• _Brief_
Find how many lines of the entries contain the word "class", then report that figure alone.

• _Records for this exercise_

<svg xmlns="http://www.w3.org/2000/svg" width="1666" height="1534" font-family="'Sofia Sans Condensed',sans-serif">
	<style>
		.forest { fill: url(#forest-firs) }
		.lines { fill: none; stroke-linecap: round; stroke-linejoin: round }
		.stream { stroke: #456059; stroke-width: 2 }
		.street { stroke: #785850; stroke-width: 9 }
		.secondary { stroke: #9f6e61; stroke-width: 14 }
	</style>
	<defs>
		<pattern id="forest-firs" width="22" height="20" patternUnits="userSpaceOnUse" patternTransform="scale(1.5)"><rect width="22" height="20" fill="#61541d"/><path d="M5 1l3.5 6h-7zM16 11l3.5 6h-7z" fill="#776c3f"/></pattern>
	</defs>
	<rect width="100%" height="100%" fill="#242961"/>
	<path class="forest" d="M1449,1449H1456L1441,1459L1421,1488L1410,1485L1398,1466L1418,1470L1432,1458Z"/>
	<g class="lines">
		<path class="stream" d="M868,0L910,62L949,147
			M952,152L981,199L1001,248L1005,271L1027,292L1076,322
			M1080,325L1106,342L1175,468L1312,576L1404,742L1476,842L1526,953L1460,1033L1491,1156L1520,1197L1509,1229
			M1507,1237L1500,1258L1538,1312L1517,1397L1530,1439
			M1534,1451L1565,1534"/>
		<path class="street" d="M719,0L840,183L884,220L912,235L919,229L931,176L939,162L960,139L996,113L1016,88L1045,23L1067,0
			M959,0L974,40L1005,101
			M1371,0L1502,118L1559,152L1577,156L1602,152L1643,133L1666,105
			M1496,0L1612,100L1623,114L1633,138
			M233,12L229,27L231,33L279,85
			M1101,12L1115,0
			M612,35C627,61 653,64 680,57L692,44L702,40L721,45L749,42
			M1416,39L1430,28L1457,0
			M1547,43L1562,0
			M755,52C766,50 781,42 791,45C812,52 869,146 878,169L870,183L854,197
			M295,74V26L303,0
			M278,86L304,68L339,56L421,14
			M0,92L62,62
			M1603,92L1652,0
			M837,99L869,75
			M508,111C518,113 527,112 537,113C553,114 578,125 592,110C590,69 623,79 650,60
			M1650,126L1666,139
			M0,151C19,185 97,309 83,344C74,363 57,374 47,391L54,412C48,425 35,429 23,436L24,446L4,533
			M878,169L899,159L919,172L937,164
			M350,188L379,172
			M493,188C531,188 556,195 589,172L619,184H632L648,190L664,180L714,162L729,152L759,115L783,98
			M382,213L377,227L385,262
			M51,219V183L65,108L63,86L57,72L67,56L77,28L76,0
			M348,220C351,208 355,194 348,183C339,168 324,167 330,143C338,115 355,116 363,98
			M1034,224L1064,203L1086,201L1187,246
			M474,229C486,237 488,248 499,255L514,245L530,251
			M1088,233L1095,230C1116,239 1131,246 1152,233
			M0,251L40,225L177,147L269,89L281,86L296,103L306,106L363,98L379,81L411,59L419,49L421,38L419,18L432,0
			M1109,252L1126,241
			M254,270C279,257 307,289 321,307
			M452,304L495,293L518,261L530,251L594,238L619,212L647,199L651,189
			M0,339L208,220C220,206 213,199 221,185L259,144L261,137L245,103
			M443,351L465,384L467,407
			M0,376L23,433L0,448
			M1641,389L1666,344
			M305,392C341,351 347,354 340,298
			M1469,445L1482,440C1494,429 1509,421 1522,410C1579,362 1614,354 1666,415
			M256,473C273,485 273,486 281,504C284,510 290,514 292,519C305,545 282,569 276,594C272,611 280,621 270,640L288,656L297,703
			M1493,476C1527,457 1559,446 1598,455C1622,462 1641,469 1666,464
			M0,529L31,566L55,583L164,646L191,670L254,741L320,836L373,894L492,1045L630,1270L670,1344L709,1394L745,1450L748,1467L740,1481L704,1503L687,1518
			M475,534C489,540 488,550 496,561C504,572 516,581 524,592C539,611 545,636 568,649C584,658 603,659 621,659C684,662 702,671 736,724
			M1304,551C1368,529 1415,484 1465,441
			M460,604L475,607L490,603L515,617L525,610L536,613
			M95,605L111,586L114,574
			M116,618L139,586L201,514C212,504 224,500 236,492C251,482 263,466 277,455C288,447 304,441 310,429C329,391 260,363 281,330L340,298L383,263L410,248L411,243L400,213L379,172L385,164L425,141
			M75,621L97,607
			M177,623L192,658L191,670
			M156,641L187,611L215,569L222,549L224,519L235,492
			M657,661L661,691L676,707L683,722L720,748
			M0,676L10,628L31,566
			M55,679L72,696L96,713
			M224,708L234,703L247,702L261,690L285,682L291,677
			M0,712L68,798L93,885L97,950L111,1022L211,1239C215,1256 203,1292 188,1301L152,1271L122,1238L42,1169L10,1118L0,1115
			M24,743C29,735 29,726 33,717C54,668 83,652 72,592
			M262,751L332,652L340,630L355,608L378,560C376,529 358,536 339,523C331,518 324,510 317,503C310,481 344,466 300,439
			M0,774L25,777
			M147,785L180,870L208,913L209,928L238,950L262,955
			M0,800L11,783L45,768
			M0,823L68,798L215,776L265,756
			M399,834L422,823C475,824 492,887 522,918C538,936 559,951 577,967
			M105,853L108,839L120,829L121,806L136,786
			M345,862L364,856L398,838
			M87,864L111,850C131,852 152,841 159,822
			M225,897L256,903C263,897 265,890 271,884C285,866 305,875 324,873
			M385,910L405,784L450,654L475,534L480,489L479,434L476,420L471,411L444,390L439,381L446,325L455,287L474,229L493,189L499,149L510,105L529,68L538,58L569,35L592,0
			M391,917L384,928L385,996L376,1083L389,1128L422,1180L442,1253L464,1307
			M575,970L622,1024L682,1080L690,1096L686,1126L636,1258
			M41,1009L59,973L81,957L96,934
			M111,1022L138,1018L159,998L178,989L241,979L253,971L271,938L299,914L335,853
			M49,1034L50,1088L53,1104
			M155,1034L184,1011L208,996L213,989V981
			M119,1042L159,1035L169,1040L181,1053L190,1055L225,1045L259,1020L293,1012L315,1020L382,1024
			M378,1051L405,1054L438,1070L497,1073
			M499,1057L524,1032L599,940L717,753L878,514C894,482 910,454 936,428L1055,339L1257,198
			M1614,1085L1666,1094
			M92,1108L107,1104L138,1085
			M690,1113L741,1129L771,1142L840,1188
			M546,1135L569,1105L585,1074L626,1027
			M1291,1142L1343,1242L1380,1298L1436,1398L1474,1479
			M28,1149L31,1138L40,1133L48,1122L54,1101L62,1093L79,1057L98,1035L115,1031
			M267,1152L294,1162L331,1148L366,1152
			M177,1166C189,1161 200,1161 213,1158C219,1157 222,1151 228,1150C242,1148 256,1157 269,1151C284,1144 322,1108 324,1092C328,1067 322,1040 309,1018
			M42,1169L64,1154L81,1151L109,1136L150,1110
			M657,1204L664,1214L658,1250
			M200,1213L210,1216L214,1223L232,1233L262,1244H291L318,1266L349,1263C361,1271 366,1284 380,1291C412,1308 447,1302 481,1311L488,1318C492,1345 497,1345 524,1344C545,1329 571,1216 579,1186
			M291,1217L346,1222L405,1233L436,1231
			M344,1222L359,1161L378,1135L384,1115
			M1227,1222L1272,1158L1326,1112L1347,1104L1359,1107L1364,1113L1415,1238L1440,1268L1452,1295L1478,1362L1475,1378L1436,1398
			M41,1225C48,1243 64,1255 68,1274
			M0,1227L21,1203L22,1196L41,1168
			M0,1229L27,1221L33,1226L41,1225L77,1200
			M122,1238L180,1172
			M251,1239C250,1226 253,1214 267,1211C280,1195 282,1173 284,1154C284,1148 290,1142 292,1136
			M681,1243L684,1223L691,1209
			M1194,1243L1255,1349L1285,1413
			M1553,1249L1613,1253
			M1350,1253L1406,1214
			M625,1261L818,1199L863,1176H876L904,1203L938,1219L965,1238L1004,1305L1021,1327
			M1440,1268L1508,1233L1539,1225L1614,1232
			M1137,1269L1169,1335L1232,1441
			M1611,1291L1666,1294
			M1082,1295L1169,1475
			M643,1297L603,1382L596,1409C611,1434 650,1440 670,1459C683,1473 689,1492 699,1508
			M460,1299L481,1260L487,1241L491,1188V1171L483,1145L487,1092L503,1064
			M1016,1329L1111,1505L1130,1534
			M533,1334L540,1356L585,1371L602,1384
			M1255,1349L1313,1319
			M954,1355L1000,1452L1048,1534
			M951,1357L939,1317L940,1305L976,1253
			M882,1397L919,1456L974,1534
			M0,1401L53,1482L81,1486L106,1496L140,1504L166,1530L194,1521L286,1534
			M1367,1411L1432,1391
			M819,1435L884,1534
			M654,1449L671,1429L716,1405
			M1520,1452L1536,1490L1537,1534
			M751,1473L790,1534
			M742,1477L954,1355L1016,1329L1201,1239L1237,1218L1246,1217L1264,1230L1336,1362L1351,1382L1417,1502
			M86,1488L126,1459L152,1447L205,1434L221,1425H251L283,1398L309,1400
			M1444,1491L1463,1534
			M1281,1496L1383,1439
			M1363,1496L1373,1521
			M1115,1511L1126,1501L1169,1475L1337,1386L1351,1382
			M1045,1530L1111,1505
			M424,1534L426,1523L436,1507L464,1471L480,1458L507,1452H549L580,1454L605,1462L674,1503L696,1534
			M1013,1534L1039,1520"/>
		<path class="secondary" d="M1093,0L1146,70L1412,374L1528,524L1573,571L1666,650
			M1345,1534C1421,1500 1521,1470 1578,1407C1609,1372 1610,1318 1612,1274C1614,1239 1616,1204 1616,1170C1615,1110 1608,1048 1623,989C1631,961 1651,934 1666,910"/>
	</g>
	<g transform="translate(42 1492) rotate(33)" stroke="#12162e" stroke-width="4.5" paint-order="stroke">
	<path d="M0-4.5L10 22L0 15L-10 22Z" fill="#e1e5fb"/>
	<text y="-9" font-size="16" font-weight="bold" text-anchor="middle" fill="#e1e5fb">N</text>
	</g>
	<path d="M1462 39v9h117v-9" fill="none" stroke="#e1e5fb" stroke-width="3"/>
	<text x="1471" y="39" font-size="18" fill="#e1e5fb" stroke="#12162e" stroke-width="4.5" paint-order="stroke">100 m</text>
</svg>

• _Solution for this exercise_
5